Anjali glares at me. “Are we about to have the same talk about your mom as we did about your boss? The trust-your-friends talk I gave twenty seconds ago?”

She’s right. “She lives in the past more often. Her Alzheimer’s is slow but it’s progressing.”

“I’m sorry.”

“Yeah, me, too.” That’s the best I can expect now, and I don’t want to go into the mess of feelings I have about Mom because I’m not even sure about them myself. I’ve been dealing with the situation rather than analyzing it, and I’m happy with that. Anjali senses this and turns the conversation to a workplace drama that we happily dissect as we assign outlandish ulterior motivations to all players.

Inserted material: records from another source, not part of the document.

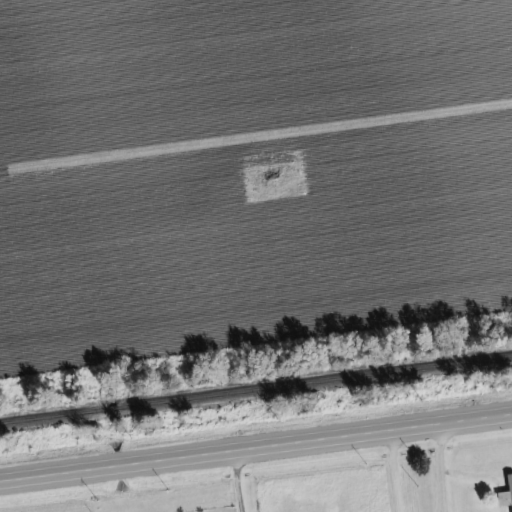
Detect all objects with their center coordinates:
railway: (314, 383)
railway: (111, 410)
railway: (53, 417)
road: (256, 449)
road: (438, 466)
road: (387, 471)
road: (230, 482)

We drink another glass of wine and finish the chips and talk about my new skincare routine (now including double cleansing, toner, and a shitload of moisturizer that guarantees smooth skin into my crone years) and Anjali’s crush on the guy at the gym that she decided she’s never going to pursue. “If it’s a mess, I’d have to find a new gym and this one’s cheap as hell,” she says.

Anjali slops more wine into our glasses, then grabs a notepad and a pen. “Enough of this. I came here to drink wine and organize your life, and it looks like we’re almost out of wine.”

I snuggle back into velvety pillows that were specifically bought for the purpose of snuggling. “What’s first?”

She taps the pen on the paper. “We can go about this two ways. Practical or blue sky.”

“Practical.”

“Boring but okay.”

I tip my glass back and frown at the ceiling.